Sql-server – Varbinary startswith query using index

indexsql servervarbinary

I've got this tree-like key (think object OIDs–it's very similar) to store and index in a table, for which queries want to select subtrees thereof. The most straightforward way to do this on a btree is to use the tree path as the single key and descend the key with a starts-with operation to find the row blocks.

So the obvious representation is VARBINARY(n)*. I cannot think of a way to express starts with in a way that SQL Server can figure out to use the index thereof.

The next-most obvious is to pack the data into some VARCHAR with a binary collation and use a like operation; however I've discovered that like @n + '%' will never use an index, but only like 'literal%. Adding the WITH INDEX hint still scans the index in its entirety because SQL server just doesn't understand. I really don't want to think about how to escape arguments in SQL so I can build an EXEC. That's just madness and a security disaster waiting to happen.
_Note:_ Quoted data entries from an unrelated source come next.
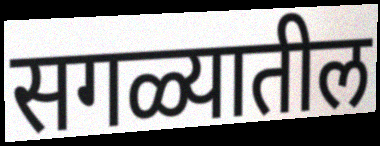
सगळ्यातील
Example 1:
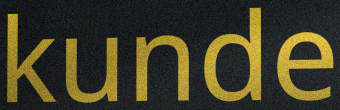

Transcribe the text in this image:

kunde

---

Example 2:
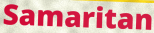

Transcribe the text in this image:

Samaritan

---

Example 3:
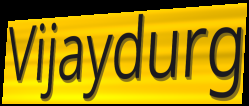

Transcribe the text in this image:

Vijaydurg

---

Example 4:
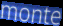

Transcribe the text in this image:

monte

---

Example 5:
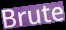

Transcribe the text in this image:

Brute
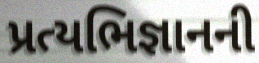
પ્રત્યભિજ્ઞાનની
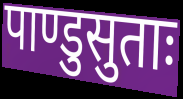
पाण्डुसुताः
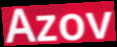
Azov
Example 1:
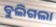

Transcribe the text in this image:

ବୁଲିଗଲା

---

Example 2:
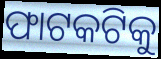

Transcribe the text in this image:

ଫାଟକଟିକୁ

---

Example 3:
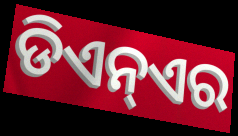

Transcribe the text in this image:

ଡିଏନ୍ଏର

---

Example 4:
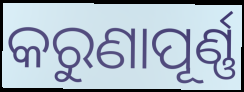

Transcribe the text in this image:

କରୁଣାପୂର୍ଣ୍ଣ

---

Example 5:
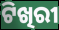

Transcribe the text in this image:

ଟିଖିରୀ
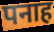
पनाह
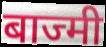
बाज्मी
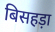
बिसहड़ा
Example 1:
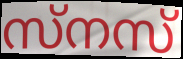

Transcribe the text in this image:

സ്നസ്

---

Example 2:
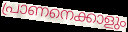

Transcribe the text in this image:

പ്രാണനെക്കാളും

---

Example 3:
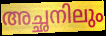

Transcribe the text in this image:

അച്ഛനിലും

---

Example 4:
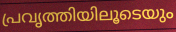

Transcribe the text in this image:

പ്രവൃത്തിയിലൂടെയും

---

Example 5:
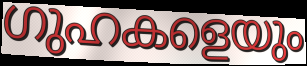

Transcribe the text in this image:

ഗുഹകളെയും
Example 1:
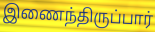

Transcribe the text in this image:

இணைந்திருப்பார்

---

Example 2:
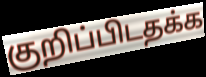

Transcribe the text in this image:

குறிப்பிடதக்க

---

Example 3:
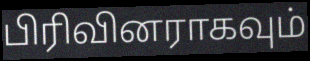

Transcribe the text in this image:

பிரிவினராகவும்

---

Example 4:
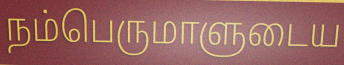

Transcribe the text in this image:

நம்பெருமாளுடைய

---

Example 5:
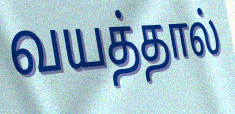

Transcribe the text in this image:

வயத்தால்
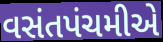
વસંતપંચમીએ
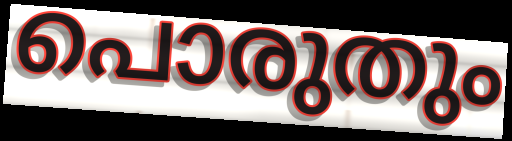
പൊരുതും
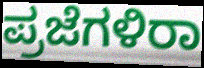
ಪ್ರಜೆಗಳಿರಾ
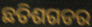
ଛତିଶଗଡର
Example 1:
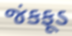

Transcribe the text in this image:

જંકફૂડ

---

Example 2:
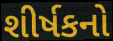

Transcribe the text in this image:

Expressing this in ordinary recursive tables and querying with recursive SQL is out of the question. The recursive query will power-sink the database server.

I actually have the data in a long string of long variables right now and can select my serialization form. As I said, the natural form is VARBINARY and it really would look like 0x000000100004A010000000D0000A000. The most common query is of the form "give me everything starting with 0x000000100004A01" or in natural model, the first n values from the string of long values. I could write them in the form a.b.c.d.e.f... but the individual numbers are long and come from clicking on things on the GUI.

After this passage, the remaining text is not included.